Wandering around Bicester Heritage, even on days when it's not filled with Scramble attendees, is car spotter's heaven. Here is a shop that specializes in vintage Bentleys, making new engines, superchargers, and rear axles from original drawings if needed. Over there, a race preparation outfit filled with mouthwatering hardware ranging from 60s-era Bizzarini and Ferrari coupes, to an Alfa Romeo Guilia Super sedan, a Porsche 911 and even a 1965 Mustang, as well a Jaguar C-Type and a pre-war Riley. And here is a workshop filled with oily old British iron such as a Triumph Stag, a Morris Minor, a Daimler 2.5 V8, and a Standard Ten, all being worked on by young apprentices learning to become classic car mechanics.
You might hear the chuff-chuff-chuff of a single-cylinder veteran from the dawn of the automotive age or the ripping snarl of a French-blue 1930s Delage as they're taken for a tuning run around the old hangars. That all this is happening among sympathetically restored buildings dating from the 1920s and '30s, rather than on a nondescript industrial park near a freeway interchange. That alone makes a visit to Bicester Heritage like stepping through a tear in the automotive space-time continuum.
But Dan Geoghegan doesn't want to simply focus on the past. Bicester Motion, the next phase of the development of the old airfield's 444-acre site, is an ambitious venture to create what he calls an "immersive automotive resort." Elements of the plan include building a 344-room hotel and conference center, and an area dedicated to brand experience centers for premium automakers, where visitors can sample new vehicles in special on- and off-road driver training areas. F.A.S.T. (Future Automotive Speed Technologies) will be a hub for companies working on advanced automotive technologies, and old munitions storage buildings on the far side of the airfield will be redeveloped into luxury cottages for auto enthusiasts, with the living accommodations built on top of deluxe garages.
"In unemotional terms, it's a commercial property business," Geoghegan says, bluntly. "Could we have done this somewhere else? I'm not so sure. We've got a beautiful, historic backdrop. But it's got to have commercial longevity for everyone to succeed."
They say three things are important in the commercial property business: location, location, location. Bicester Heritage has all three. Situated about 60 miles northwest of London, and easily accessed by road and rail, Bicester Heritage is within 90 minutes travel of about half the U.K. population, Geoghegan says.
It's in the heartland of Britain's fabled F1 Valley—the Mercedes-AMG, Red Bull, Aston Martin (formerly Racing Point), Williams, and Renault F1 teams are headquartered all within a 25-mile radius. Britain's biggest outlet store, which attracts 7.6 million visitors a year, making it the country's second-most visited tourist attraction after Buckingham Palace, is less than a mile away.
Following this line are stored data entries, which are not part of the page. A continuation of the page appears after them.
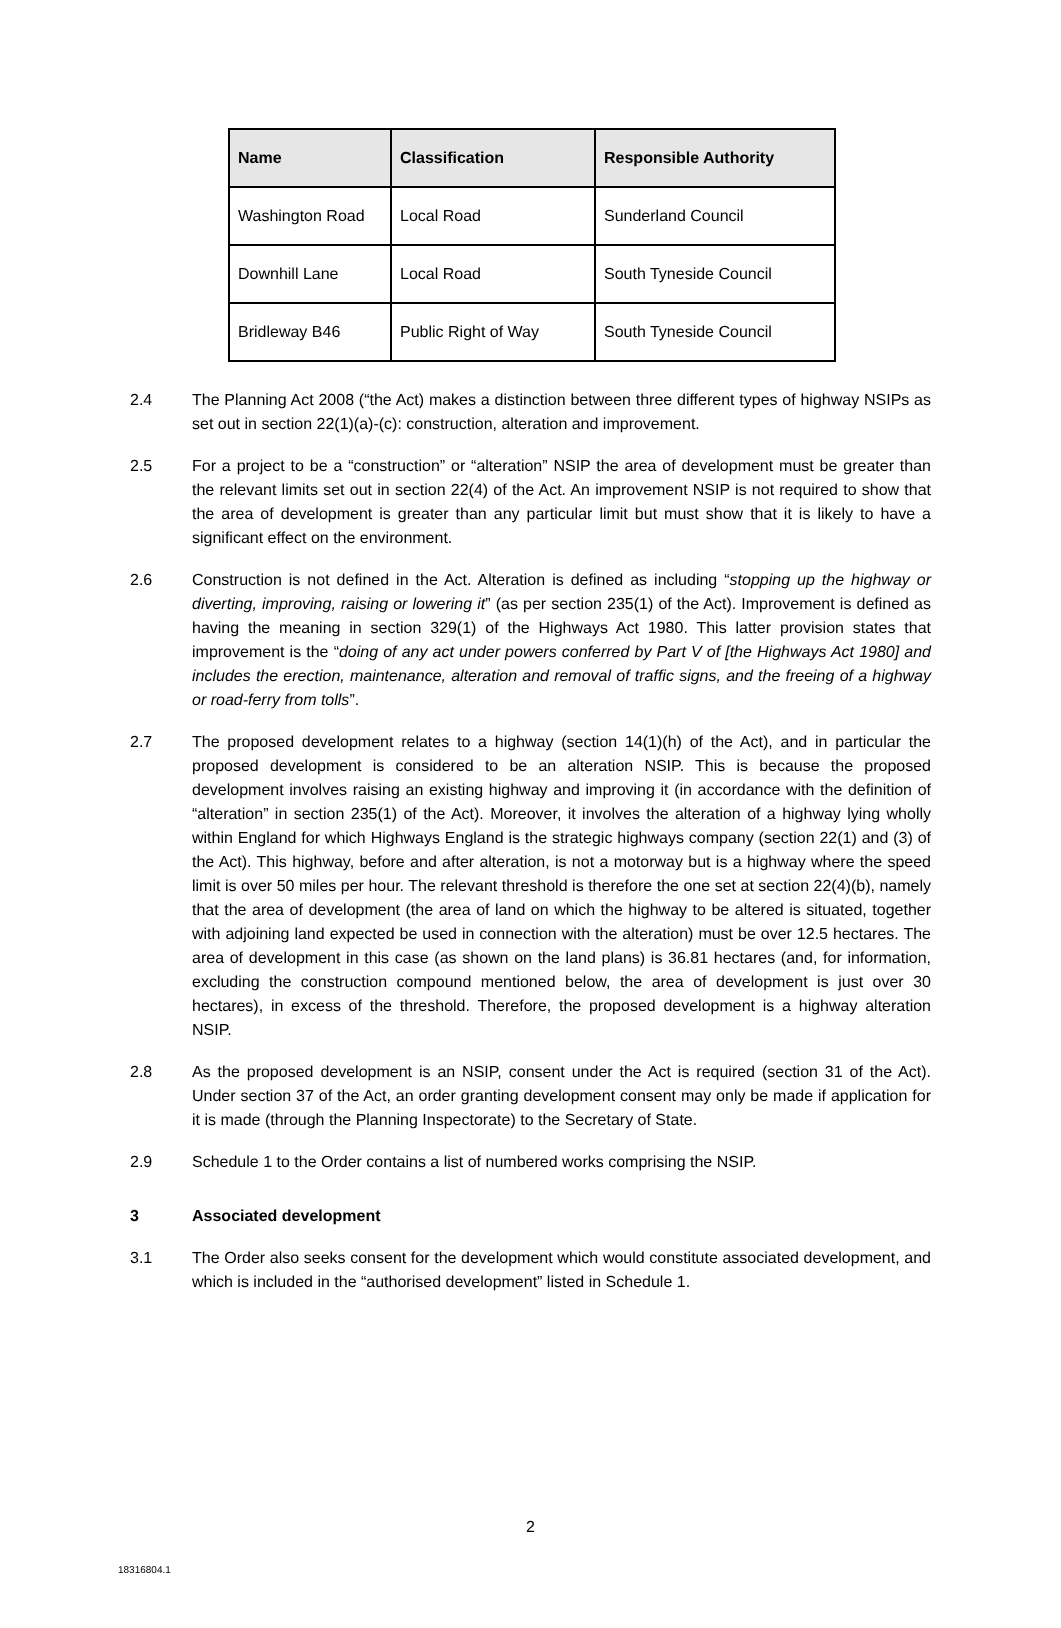| Name | Classification | Responsible Authority |
| --- | --- | --- |
| Washington Road | Local Road | Sunderland Council |
| Downhill Lane | Local Road | South Tyneside Council |
| Bridleway B46 | Public Right of Way | South Tyneside Council |
2.4 The Planning Act 2008 (“the Act) makes a distinction between three different types of highway NSIPs as set out in section 22(1)(a)-(c): construction, alteration and improvement.
2.5 For a project to be a “construction” or “alteration” NSIP the area of development must be greater than the relevant limits set out in section 22(4) of the Act. An improvement NSIP is not required to show that the area of development is greater than any particular limit but must show that it is likely to have a significant effect on the environment.
2.6 Construction is not defined in the Act. Alteration is defined as including “stopping up the highway or diverting, improving, raising or lowering it” (as per section 235(1) of the Act). Improvement is defined as having the meaning in section 329(1) of the Highways Act 1980. This latter provision states that improvement is the “doing of any act under powers conferred by Part V of [the Highways Act 1980] and includes the erection, maintenance, alteration and removal of traffic signs, and the freeing of a highway or road-ferry from tolls”.
2.7 The proposed development relates to a highway (section 14(1)(h) of the Act), and in particular the proposed development is considered to be an alteration NSIP. This is because the proposed development involves raising an existing highway and improving it (in accordance with the definition of “alteration” in section 235(1) of the Act). Moreover, it involves the alteration of a highway lying wholly within England for which Highways England is the strategic highways company (section 22(1) and (3) of the Act). This highway, before and after alteration, is not a motorway but is a highway where the speed limit is over 50 miles per hour. The relevant threshold is therefore the one set at section 22(4)(b), namely that the area of development (the area of land on which the highway to be altered is situated, together with adjoining land expected be used in connection with the alteration) must be over 12.5 hectares. The area of development in this case (as shown on the land plans) is 36.81 hectares (and, for information, excluding the construction compound mentioned below, the area of development is just over 30 hectares), in excess of the threshold. Therefore, the proposed development is a highway alteration NSIP.
2.8 As the proposed development is an NSIP, consent under the Act is required (section 31 of the Act). Under section 37 of the Act, an order granting development consent may only be made if application for it is made (through the Planning Inspectorate) to the Secretary of State.
2.9 Schedule 1 to the Order contains a list of numbered works comprising the NSIP.
3 Associated development
3.1 The Order also seeks consent for the development which would constitute associated development, and which is included in the “authorised development” listed in Schedule 1.
2
18316804.1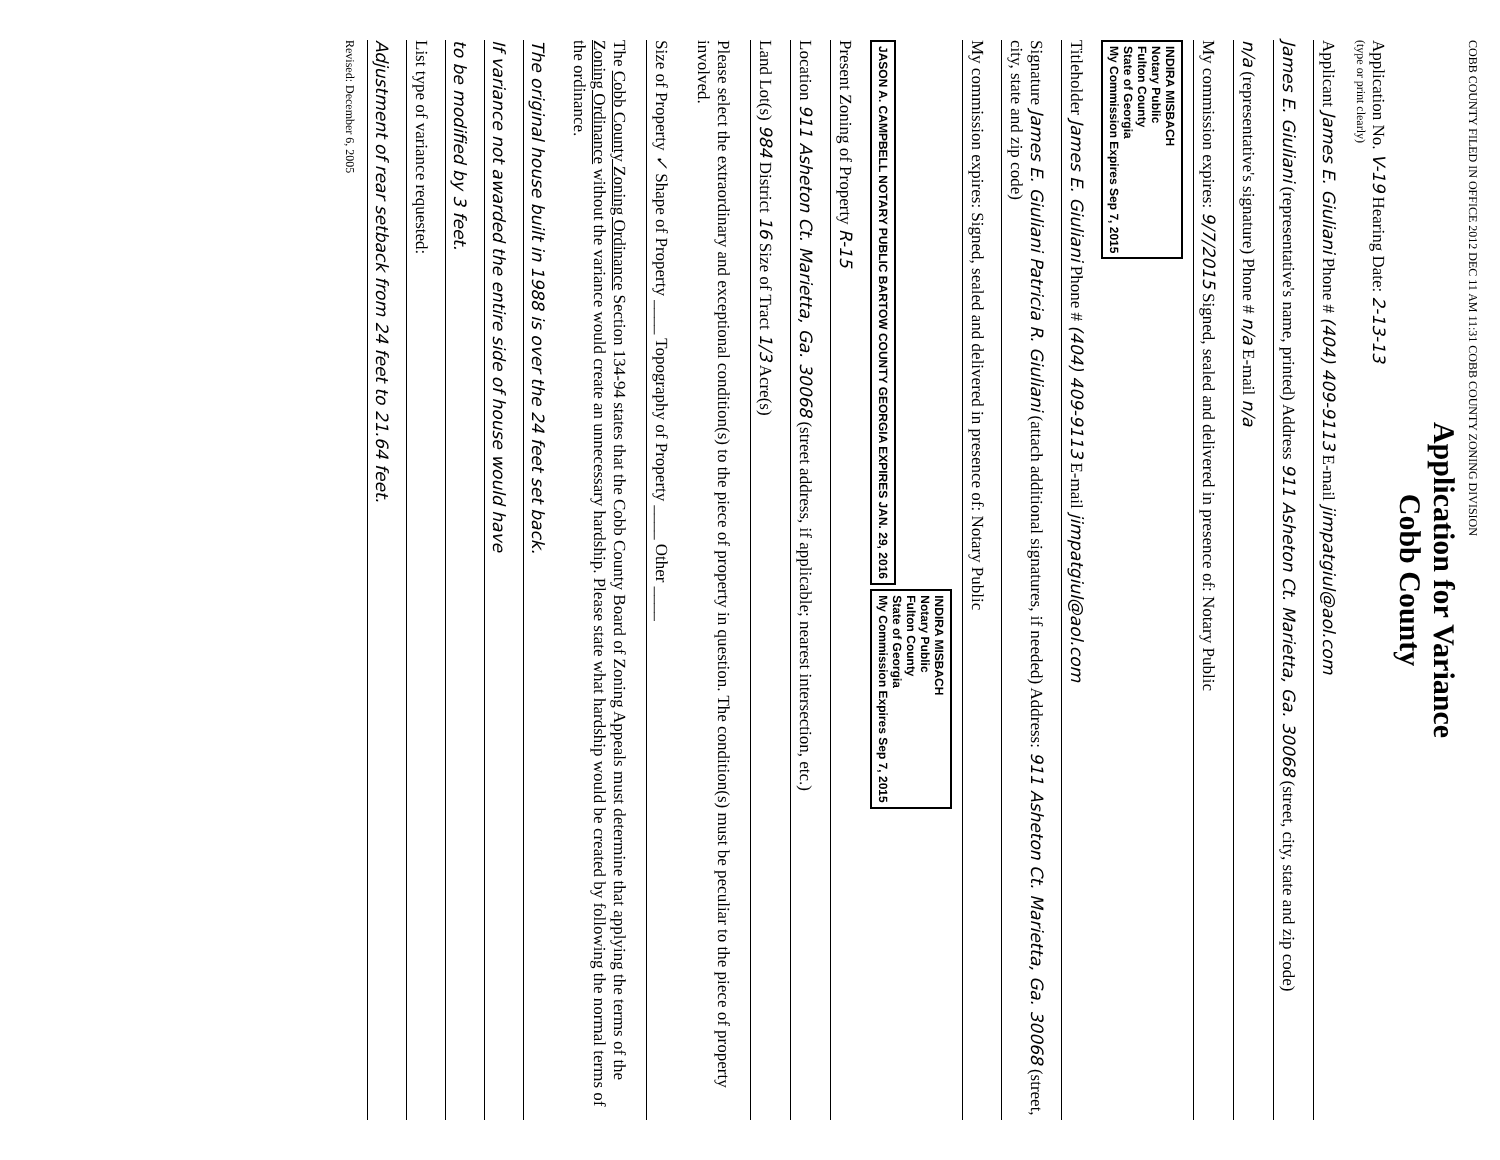COBB COUNTY FILED IN OFFICE 2012 DEC 11 AM 11:31 COBB COUNTY ZONING DIVISION
Application for Variance
Cobb County
Application No. V-19 Hearing Date: 2-13-13
(type or print clearly)
Applicant James E. Giuliani Phone # (404) 409-9113 E-mail jimpatgiul@aol.com
James E. Giuliani (representative's name, printed) Address 911 Asheton Ct. Marietta, Ga. 30068 (street, city, state and zip code)
n/a (representative's signature) Phone # n/a E-mail n/a
My commission expires: 9/7/2015 Signed, sealed and delivered in presence of: Notary Public
INDIRA MISBACH
Notary Public
Fulton County
State of Georgia
My Commission Expires Sep 7, 2015
Titleholder James E. Giuliani Phone # (404) 409-9113 E-mail jimpatgiul@aol.com
Signature James E. Giuliani Patricia R. Giuliani (attach additional signatures, if needed) Address: 911 Asheton Ct. Marietta, Ga. 30068 (street, city, state and zip code)
My commission expires: Signed, sealed and delivered in presence of: Notary Public
JASON A. CAMPBELL NOTARY PUBLIC BARTOW COUNTY GEORGIA EXPIRES JAN. 29, 2016
INDIRA MISBACH
Notary Public
Fulton County
State of Georgia
My Commission Expires Sep 7, 2015
Present Zoning of Property R-15
Location 911 Asheton Ct. Marietta, Ga. 30068 (street address, if applicable; nearest intersection, etc.)
Land Lot(s) 984 District 16 Size of Tract 1/3 Acre(s)
Please select the extraordinary and exceptional condition(s) to the piece of property in question. The condition(s) must be peculiar to the piece of property involved.
Size of Property ✓ Shape of Property ____ Topography of Property ____ Other ____
The Cobb County Zoning Ordinance Section 134-94 states that the Cobb County Board of Zoning Appeals must determine that applying the terms of the Zoning Ordinance without the variance would create an unnecessary hardship. Please state what hardship would be created by following the normal terms of the ordinance.
The original house built in 1988 is over the 24 feet set back.
If variance not awarded the entire side of house would have
to be modified by 3 feet.
List type of variance requested:
Adjustment of rear setback from 24 feet to 21.64 feet.
Revised: December 6, 2005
"Everything we do here we want to have a wow factor," Geoghegan says. "We want to be proud of it. We want people to turn up in their cars and go to the motoring café and hang out. We want to share the incredible technological story of the motor car."
Geoghegan says he wants the whole operation to run efficiently, like Disneyland, and wants it to have the same appeal in terms of attracting people back for further visits. But, he stresses, this is not about the Disneyfication of the automobile. "It should be authentic," he says.
2020 Bicester Scramble dates: April 26, June 21, October 4.